Additionally, many of these products are not only useless, they’re rip-offs. Do parents really need the Why Cry Baby Analyzer Monitor ($99.99) to distinguish if their child is hungry or tired? Babies have been crawling on their own just fine for hundreds of thousands of years. Do they really need knee pads ($2.99)? And do mothers really need to put jock straps ($11.40) on their baby boys during diaper changes to shield themselves from their babies' urine? Or do fathers need a Daddle--a dad saddle--so their infants can ride them ($31.95)?

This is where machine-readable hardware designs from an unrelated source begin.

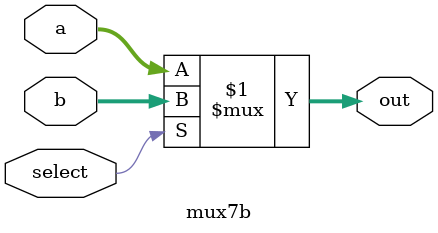
<source format=v>
module mux7b (
	input [6:0] a ,
	input [6:0] b ,
	input select ,
	output wire [6:0] out
	);
	assign out = (select) ? b : a ;
endmodule

</source>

Still, with more than 4 million babies born in the U.S. each year, the kidvid industry shows no sign of slowing down. According to the Campaign for Commercial-Free Childhood, companies spend about $17 billion annually marketing to children, a staggering jump from the $100 million spent in 1983. It’s a market they can mine forever.

But just because these products are well-marketed does not mean you‘re a bad parent if you opt for good, old-fashioned child’s play. Hemingway and Nabokov never had talking neon cats named Mimi teaching them the alphabet at 2 years old, and they did just fine.